MATERIAL AND METHODS

The study comprised a retrospective analysis of prospectively collected data on 313 consecutive subjects referred for endoscopy, pH-metry, and esophageal manometry. The patients were divided into four groups: Group I (n=92), subjects without GERD with normal pH-metry, without esophagitis and without reflux symptoms; Group II (n=111), patients with NERD (no esophagitis, abnormal pH-metry); Group III (n=77), patients with mild to moderate ERD (LA A, B; abnormal pH-metry); Group IV (n=33), patients with severe or complicated esophagitis (LA C, D; Barrett's esophagus). All data are expressed as medians with 5th-95th percentiles.

RESULTS

No difference was found in the amount of acid reflux between patients with mild to moderate ERD and those with NERD. The DeMeester score was 34.5 (17-105) in NERD patients and 31.6 (15-102) in ERD patients.
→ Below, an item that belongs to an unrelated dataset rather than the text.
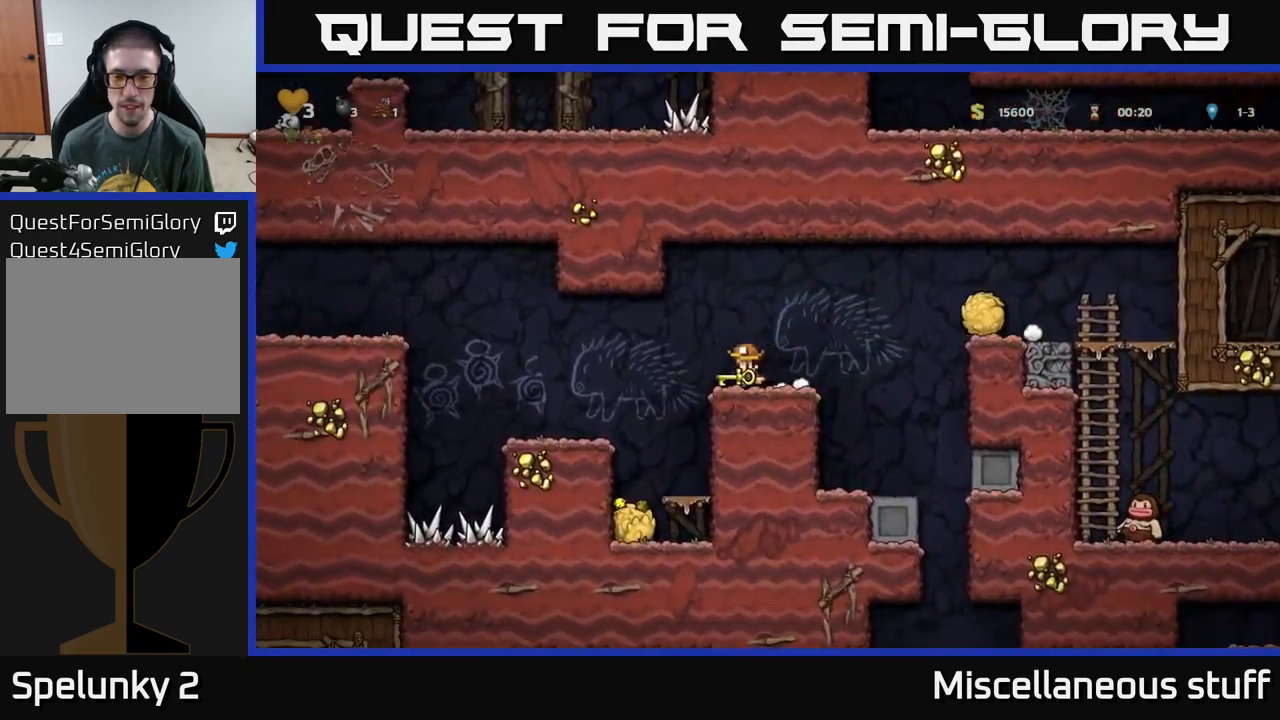
{"buttons": ["DPAD_LEFT"], "left_stick": "center", "events": [[167, "A", "down"], [267, "DPAD_RIGHT", "down"], [400, "A", "up"], [450, "DPAD_RIGHT", "up"], [483, "DPAD_LEFT", "down"]]}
No significant differences were found between NERD and ERD patients regarding lower esophageal sphincter (LES) basal pressure (11.6 mmHg; 3-25 in NERD versus 10.7 mmHg; 3-22 in ERD). Similar proportions of patients with NERD and ERD had low LES basal pressure (20.7% in NERD versus 24.7% in ERD; NS) and hiatus hernia (44% and 56%; NS). A relatively high proportion of patients without GERD (Group I) had ineffective esophageal motility (39%) and hiatus hernia (30%).

CONCLUSIONS

No difference was found between NERD and mild to moderate ERD in terms of acid exposure time and esophageal motor abnormalities. To a certain extent, ERD is a "more complicated" form of the disease. Host factors related to a particular patient (e.g. mucosal defense, genetics, acid clearance) might be responsible for the development of esophagitis.

摘要

目的

研究与非糜烂性反流病(NERD)相比,伴有轻至中度糜烂性食管炎(ERD)的胃食管反流病(GERD)在酸反流量、运动功能异常以及是否存在食管裂孔疝方面是否为更严重的疾病。

材料与方法

本研究对前瞻性收集的313例连续接受内镜检查、pH监测和食管测压的患者数据进行回顾性分析。患者分为四组:第一组(n = 92),pH监测正常、无食管炎且无反流症状的无GERD患者;第二组(n = 111),NERD患者(无食管炎,pH监测异常);第三组(n = 77),轻至中度ERD患者(洛杉矶分级A、B级;pH监测异常);第四组(n = 33),重度或复杂性食管炎患者(洛杉矶分级C、D级;巴雷特食管)。所有数据均以第5至95百分位数的中位数表示。

结果

轻至中度ERD患者与NERD患者在酸反流量方面未发现差异。NERD患者的DeMeester评分为34.5(17 - 105),ERD患者为31.6(15 - 102)。NERD和ERD患者在食管下括约肌(LES)基础压力方面未发现显著差异(NERD为11.6 mmHg;3 - 25,ERD为10.7 mmHg;3 - 22)。NERD和ERD患者中LES基础压力低的比例相似(NERD为20.7%,ERD为24.7%;无统计学差异),食管裂孔疝的比例也相似(分别为44%和56%;无统计学差异)。无GERD的患者(第一组)中,食管运动功能无效的比例相对较高(39%),食管裂孔疝的比例也较高(30%)。

结论

NERD与轻至中度ERD在酸暴露时间和食管运动功能异常方面未发现差异。在一定程度上,ERD是该疾病的一种“更复杂”形式。与特定患者相关的宿主因素(如黏膜防御、遗传学、酸清除)可能是食管炎发生的原因。